Still. It’s only a coat.
But a sickly guilt trails him all evening, nipping at his conscience. He knows what to do with guilt.
He takes the sword to a large, empty room that only ever seems to exist when he’s like this: restless and tense, his bones buzzing under his skin. He moves through his drills with a ruthless, graceless efficiency. His mother had been a natural to the sword, as if she had spent her whole life waiting for someone to put a hilt in her hands. She fought like an apocalypse, like a great and inevitable ending. Arthur fights like a butcher, fast and ugly. But still: he works until his shoulders shake and his tendons are hot wires around his wrists.
It isn’t enough. He turns to books next, dragging himself through a tacky guidebook to European cryptids. He pauses to sketch an eighteenth-century headstone, engraved with a depiction of the twisted, sinuous animal that—one foggy night—supposedly dragged a woman to her death. The guidebook claims it was an enormous, bloodthirsty otter, but the locals used the word “ beithíoch.”
Arthur opens a bound journal and records the coordinates, the proximity of the water, the fog, the symbols the natives carved above their doorways for good luck. There are hundreds of other entries, going back all the way to Eleanor Starling herself, generations of frantic research collected into an eccentric bestiary.
But Arthur has added a new column to his pages, titled “Present Activity.” He refers back to the guidebook; the last reported attack was in 1927.
None,he writes, and feels a strange, sharp ache in his chest, almost like hope. Even bad stories end.
If he’s careful—if he doesn’t waver, if he isn’t distracted—he will end this one.
Arthur opens his desk drawer and removes a glass jar of ink, a bottle of rubbing alcohol, a set of long steel needles with sharp starburst tips. He’d done his first tattoos with a ballpoint pen and a sewing needle, but he’s more careful now.
He’s running out of space. His arms and chest are crosshatched with stippled lines, the flesh knotted where he’d pushed the needle too deep. But if he rolls up his shirt and twists in the chair, he can reach a palm-sized stretch of skin between a pair of magpies, just below a set of crossed swords.
He chooses a Gorgoneion this time, a woman’s face wreathed in serpents.
At first, tattooing was just another cold calculation, a logical piece of his plans. But he’s come to enjoy it. The pop of parting skin, the sting of ink, the release. The feeling that he is slowly erasing everything soft and vulnerable, forging himself into the weapon he needs.
After a long time, he wipes the beaded blood away and checks his work in the mirror. He’s copied the design well, except for a few accidental variations in the woman’s face. Her chin is too sharp, and the hard line of her mouth ends in a wry, crooked twist.
I don’t mind the walk to Starling House so much anymore. Wearing Arthur’s coat is like wearing a small house, with shiny buttons for doorknobs and stiff woolen walls to keep out the chill. For the first time I understand how anybody could actually like winter; it’s a delicious defiance to be warm when the world is cold.
I’m careful not to wear it when Jasper might see. He’s good about not asking questions, but there’s no reason to worry him, so I wait until the school bus is pulling out of the parking lot in the mornings before I slide my arms into the sleeves and square the collar against the late-March wind.
I’m just leaving the motel parking lot when a voice says, “Opal? Opal McCoy?”
I turn to find a pretty white woman striding toward me. She’s smiling like she just caught me by chance, but her steps are hard and purposeful on the pavement. Her teeth look expensive.
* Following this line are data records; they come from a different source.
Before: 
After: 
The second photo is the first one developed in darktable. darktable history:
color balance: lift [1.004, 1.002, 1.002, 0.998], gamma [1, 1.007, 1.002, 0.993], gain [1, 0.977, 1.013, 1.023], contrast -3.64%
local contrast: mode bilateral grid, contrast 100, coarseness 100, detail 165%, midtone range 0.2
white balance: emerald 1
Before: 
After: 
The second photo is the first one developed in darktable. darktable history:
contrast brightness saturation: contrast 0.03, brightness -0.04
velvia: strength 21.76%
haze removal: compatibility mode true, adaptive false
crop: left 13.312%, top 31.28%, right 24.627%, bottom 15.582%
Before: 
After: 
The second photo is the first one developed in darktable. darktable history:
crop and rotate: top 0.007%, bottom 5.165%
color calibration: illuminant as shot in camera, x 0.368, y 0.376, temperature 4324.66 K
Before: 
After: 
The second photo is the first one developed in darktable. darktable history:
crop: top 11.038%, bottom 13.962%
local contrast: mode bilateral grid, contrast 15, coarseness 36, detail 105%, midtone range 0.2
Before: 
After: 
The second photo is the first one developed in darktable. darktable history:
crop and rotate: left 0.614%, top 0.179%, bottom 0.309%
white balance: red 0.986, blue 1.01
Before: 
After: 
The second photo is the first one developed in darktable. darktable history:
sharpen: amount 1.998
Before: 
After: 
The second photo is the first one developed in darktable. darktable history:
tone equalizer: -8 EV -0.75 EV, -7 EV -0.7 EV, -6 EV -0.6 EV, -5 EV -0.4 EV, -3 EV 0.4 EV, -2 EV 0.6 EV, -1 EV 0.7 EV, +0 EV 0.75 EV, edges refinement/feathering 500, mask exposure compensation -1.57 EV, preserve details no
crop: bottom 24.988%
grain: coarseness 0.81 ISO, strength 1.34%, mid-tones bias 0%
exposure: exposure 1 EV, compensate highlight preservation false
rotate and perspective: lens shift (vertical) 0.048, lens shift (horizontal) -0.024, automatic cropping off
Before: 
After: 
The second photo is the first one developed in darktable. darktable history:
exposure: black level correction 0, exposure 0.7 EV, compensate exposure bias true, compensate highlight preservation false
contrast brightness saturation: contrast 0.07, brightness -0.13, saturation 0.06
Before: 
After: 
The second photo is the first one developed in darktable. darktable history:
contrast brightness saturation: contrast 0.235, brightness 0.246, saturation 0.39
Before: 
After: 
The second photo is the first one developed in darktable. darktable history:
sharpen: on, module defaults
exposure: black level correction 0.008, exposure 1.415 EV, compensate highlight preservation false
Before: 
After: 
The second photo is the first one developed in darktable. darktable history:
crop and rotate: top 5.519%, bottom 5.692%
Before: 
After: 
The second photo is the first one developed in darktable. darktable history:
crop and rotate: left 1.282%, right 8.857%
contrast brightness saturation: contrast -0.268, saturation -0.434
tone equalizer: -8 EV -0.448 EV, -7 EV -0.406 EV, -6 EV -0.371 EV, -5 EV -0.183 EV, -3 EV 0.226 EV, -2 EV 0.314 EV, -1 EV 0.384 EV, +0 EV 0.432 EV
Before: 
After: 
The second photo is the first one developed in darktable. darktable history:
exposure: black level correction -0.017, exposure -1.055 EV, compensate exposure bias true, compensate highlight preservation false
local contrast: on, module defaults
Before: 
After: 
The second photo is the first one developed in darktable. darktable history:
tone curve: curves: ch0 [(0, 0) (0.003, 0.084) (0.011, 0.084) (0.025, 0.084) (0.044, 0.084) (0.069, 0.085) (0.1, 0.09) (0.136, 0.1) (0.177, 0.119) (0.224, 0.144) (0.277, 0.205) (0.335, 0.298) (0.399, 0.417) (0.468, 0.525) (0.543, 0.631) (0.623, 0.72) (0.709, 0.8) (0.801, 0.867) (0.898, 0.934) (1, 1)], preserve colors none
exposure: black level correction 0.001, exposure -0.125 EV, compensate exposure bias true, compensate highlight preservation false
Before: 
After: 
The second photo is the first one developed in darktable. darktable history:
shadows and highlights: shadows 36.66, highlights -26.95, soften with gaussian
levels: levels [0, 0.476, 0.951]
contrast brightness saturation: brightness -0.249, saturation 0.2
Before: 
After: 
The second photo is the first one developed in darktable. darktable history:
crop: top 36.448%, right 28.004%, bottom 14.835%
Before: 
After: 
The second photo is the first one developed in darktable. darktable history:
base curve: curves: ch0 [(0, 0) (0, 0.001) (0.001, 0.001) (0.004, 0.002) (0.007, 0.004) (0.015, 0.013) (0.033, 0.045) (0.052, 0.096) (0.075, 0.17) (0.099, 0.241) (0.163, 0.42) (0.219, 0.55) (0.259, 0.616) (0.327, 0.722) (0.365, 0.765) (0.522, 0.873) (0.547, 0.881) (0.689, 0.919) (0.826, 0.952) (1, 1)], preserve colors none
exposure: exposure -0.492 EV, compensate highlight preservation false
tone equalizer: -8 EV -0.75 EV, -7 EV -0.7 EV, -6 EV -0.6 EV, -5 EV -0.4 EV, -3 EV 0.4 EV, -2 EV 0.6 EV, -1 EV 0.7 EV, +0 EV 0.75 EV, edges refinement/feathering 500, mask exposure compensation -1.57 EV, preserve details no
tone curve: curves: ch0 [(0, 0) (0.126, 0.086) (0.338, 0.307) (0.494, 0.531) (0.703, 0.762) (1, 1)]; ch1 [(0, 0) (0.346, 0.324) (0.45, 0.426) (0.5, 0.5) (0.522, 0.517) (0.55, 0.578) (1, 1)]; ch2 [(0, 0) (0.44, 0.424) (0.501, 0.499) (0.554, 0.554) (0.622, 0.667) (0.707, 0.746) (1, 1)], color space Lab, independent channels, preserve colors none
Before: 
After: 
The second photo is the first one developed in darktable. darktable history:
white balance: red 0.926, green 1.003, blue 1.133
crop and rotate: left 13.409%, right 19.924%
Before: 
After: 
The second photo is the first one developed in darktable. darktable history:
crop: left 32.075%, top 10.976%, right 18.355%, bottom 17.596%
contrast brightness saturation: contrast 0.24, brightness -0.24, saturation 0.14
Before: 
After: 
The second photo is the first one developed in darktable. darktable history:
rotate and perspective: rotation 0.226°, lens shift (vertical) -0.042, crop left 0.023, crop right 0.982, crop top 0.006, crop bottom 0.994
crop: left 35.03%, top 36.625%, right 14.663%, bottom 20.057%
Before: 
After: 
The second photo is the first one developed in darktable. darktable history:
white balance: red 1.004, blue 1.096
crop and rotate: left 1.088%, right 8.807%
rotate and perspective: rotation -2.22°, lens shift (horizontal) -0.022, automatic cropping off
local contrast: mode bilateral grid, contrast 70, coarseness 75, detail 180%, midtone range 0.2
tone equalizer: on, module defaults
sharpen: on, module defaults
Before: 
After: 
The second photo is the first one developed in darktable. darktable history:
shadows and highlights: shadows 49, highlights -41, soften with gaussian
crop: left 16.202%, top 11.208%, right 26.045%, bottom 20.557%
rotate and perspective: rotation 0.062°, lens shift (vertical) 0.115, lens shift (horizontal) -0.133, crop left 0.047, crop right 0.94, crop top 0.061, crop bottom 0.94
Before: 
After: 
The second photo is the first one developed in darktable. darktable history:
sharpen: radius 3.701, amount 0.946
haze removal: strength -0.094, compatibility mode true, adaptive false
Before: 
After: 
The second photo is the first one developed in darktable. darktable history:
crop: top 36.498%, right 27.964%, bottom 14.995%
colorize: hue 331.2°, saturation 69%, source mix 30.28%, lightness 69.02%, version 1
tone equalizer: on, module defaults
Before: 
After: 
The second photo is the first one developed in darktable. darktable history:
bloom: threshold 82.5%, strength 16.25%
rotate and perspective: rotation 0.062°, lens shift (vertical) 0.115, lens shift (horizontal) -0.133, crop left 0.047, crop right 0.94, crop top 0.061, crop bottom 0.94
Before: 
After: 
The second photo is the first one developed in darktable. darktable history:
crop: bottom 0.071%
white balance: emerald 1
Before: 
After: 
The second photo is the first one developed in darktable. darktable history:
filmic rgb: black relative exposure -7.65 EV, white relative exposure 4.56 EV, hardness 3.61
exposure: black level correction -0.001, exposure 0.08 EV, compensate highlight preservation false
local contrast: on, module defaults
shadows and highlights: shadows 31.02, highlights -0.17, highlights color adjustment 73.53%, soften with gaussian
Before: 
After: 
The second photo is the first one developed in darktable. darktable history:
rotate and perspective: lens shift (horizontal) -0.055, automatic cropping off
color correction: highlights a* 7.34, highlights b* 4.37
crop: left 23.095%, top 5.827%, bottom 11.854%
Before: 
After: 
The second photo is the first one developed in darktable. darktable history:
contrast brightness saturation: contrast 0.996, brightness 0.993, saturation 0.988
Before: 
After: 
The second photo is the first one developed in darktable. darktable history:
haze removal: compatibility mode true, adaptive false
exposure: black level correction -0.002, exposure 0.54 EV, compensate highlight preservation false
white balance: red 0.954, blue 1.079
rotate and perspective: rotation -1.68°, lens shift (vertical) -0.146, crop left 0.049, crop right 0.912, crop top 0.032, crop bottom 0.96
“Yes, ma’am?” The words taste young and country in my mouth. “Ma’am” is for schoolteachers and hairdressers and harassed-looking moms at the grocery store; this woman is in some other category entirely. Her haircut is blunt and modern, and she wears a watch with the face turned to the inside of her wrist.
“I’m Elizabeth Baine.” She pronounces every syllable of her name in a way that tells me no one has ever called her Liz. “I was hoping we could have a chat.”
“Uh. About what? I’m headed to work right now, actually—”
“I’ll be quick, then,” Baine says, and smiles some more. It’s a well-practiced expression, an efficient arrangement of muscles meant to make me smile back. It’s alright,this smile says, you can trust me. The hair prickles on the backs of my hands. “You work at Starling House, don’t you?”